Sharon Nash was tired of her boyfriend coming home drunk every night. Late one September night, when his cab pulled up to their South Baltimore apartment and he demanded she pay his seven dollar cab fare, they began to fight. After the cab pulled away, she told court officials later, he beat and choked her.
Until 1992, when new Maryland legislation expanded protection against abuse to unmarried couples, Ms. Nash would have had few places to turn. But now, she and other victims are turning to district courts and are doing so in unprecedented numbers -- 14,000 people filed for temporary protection orders last year, three times the number five years ago.
But while the new laws, which also extended the protection orders from 30 days to 200 days and protect parents and couples of the same sex, are considered a major advance in preventing domestic abuse, many complain there are side effects.
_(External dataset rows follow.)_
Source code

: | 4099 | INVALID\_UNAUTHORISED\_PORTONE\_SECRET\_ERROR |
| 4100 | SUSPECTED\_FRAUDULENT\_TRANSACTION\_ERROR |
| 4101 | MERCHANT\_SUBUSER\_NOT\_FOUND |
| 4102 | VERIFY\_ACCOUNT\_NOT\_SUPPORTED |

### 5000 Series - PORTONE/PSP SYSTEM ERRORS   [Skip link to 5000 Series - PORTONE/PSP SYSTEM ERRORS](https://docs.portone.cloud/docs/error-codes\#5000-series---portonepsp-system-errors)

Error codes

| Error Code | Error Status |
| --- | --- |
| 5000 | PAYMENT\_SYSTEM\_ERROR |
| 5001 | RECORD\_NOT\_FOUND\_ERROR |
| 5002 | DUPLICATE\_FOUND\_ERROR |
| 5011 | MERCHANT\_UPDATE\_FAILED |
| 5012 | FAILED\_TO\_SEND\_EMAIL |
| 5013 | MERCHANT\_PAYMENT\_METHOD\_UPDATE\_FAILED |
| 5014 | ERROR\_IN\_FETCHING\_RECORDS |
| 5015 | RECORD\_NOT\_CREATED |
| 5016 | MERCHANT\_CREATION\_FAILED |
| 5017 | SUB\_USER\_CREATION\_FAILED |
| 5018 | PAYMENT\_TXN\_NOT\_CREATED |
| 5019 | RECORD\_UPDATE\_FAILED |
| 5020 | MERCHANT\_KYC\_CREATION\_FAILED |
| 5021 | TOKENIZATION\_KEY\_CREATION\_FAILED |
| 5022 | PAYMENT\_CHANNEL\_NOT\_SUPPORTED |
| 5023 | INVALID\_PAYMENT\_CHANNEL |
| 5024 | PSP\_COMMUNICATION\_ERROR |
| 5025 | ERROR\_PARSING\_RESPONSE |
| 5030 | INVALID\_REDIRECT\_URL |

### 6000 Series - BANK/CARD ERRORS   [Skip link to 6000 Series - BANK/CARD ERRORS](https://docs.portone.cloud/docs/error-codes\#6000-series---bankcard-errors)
Judges, for example, say the flood of cases has jammed district courts around the state, delaying other cases, creating mountains of paperwork and, in some cases, forcing judges to make hasty decisions.
"It's had a tremendous impact," said Judge Frank M. Kratovil of Prince George's County District Court, whose courthouse is struggling to handle the increase in abuse cases from nearly 800 in 1990 to 3,000 last year. "The whole system is overloaded."
Many worry the crush of cases is weakening the effect of the legislation. Only a quarter of the 14,000 victims who filed for temporary protection orders last year, which legally forbid abusers from coming near the victim's home or workplace for seven days, were successful in obtaining a protective order lasting 200 days. Most of the cases, after one week, were dismissed or denied.
Nobody is certain why. But victims' advocates suspect there are not enough police officers to serve the growing number of offenders with court papers, and a lack of counseling to prevent the victim from returning to the abusive partner.
"In some cases, we just lose people because they're not going to sit and wait," said Jennifer DuLaney, a victim's advocate in Anne Arundel District Court, which saw a caseload increase of 400 in 1990 to 1,100 last year.
Others say the judges don't have the time to listen to each case.
"If they are backed up with 25 cases, there may be some inclination upon some judges to give victims the short shrift," said Carol Alexander, director of the House of Ruth domestic violence center in Baltimore.
Take Ms. Nash, for example. She missed work a second time to return to court to renew her seven-day protection order. She would like a 200-day order, but can not obtain one until police track down her boyfriend and serve him with court papers, and Ms. Nash says her boyfriend is hiding. After four weeks, Ms. Nash's option to renew the temporary order will expire -- she cannot refile until she is abused again.
But Ms. Nash did not know her protection could expire and said she felt relief that the court could offer some protection.
"It took a month to come here because I was afraid," said Ms. Nash, a 34-year-old factory worker. "I'm not as afraid as I was."
Judges and the courts say they are doing what they can to manage the rush. Many judges have set aside courtrooms for abuse cases. On mornings after a holiday or weekend, advocates and legal aides are placed in courthouse lobbies to advise the crowd of women. Additional police officers have been hired in some courts in attempts to serve court papers to a growing list of offenders. In Prince George's, a domestic violence center hired a private attorney to represent victims.
But along with the increase in numbers, the cases themselves now are also more time-consuming. The new laws broadened the kind of protection victims can seek. Judges now find they must not only rule on whether abuse occurred, but also on sticky issues such as child custody, real estate claims, divorce proceedings, counseling and what to do when both parties are guilty of abuse.
"Any one of these cases can take hours," said Judge Essom V. Ricks, of Anne Arundel District Court. "We ask if the parties can reach an agreement and then we try to get people with agreements in and out as soon as possible."
Judge Norman E. Johnson was particularly burdened one busy morning in Baltimore District Court recently. The judge had 46 cases on his daily docket to hear -- an average of nine minutes per case. Baltimore District court saw a record 3,393 cases last year, and judges were pushed to set aside an entire courtroom each day to handle the domestic violence docket.
In the crowded lobby, a long, scattered line of tired-looking woman extended from the clerk's office into the hallway, and the constant cry of "next" rang out. Babies wailed, and women sorted through their papers or talked with strangers about their abuse and legal wranglings.
"I had to wait for four hours last week," Ms. Nash warned another woman standing nearby in the hallway.